I sputtered. Even in your death throes, I discovered, having a bucket of ice water splashed in your face was a bit of a shock. I looked up and saw that the person who had doused me was the girl I had tried to pull out of the line of fire.

I might as well tell something I learned only later. Her name was Gretel. I will also admit that Gretel is not her real name. I know what her real name is, but just as Hildy Johnson did in her account, I’ll use pseudonyms when referring to Irontown residents.

“Oh, man, you are hurt bad,” she breathed, leaning over and looking at me. She was amazingly calm, considering that the battle was still raging. Her jumpsuit had scorch marks on it where it had been set afire, but her nullsuit seemed to have protected her from major harm.

“Get away,” I choked out. “You’re going to get killed.”

“Shut up,” she said, not unkindly. Then she grabbed the back of my collar and started to drag me. I passed out.

* * *

It was pain that brought me around again.

The first thing I noticed was that my arm was gone. The strip of cloth that had kept it attached had torn completely while she was dragging me. Well, I’d just have to buy a new one. It was the least of my worries. The arm stump didn’t hurt much, but the rest… it was getting worse by the minute.

I must have groaned.

“Hush!” Gretel hissed. “There’s a group of cops coming this way.”

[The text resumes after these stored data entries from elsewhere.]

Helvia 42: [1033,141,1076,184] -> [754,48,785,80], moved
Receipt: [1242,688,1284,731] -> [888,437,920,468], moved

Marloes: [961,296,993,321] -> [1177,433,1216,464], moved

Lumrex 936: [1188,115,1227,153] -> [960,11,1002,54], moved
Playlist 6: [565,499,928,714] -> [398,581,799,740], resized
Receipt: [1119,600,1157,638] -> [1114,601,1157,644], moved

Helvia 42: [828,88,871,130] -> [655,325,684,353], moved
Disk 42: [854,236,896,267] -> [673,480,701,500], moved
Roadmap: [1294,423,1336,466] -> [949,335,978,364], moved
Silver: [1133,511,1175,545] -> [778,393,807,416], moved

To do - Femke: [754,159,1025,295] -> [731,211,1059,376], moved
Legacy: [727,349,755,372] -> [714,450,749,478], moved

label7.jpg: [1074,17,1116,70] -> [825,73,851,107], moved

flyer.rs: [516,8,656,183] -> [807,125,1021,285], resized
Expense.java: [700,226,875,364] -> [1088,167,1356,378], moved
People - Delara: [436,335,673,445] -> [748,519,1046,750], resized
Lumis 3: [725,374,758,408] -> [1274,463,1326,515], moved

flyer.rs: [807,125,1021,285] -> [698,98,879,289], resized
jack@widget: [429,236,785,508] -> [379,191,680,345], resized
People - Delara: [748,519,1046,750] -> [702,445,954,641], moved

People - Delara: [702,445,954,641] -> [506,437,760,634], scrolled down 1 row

She had dragged me into a recessed cubbyhole of some kind. We were not perfectly concealed, but it was tons better than where I had been.

I couldn’t see much at all except her face from below. I saw her tense, then relax slightly. There was a loud explosion. I heard a whistling sound. That sound, and all other sounds, quickly diminished. There was a sharp pain in my ears. Air rushed out of my lungs.

I looked up and saw that Gretel had become a silver trophy figure. The mirror face moved, looking down at me.

There had been a blowout. We were in vacuum.

At that moment, I accepted that I was about to die. Oddly enough, I wasn’t too bothered about it all, except for the awful feeling of not being able to catch my breath.

At least it would stop hurting, I figured.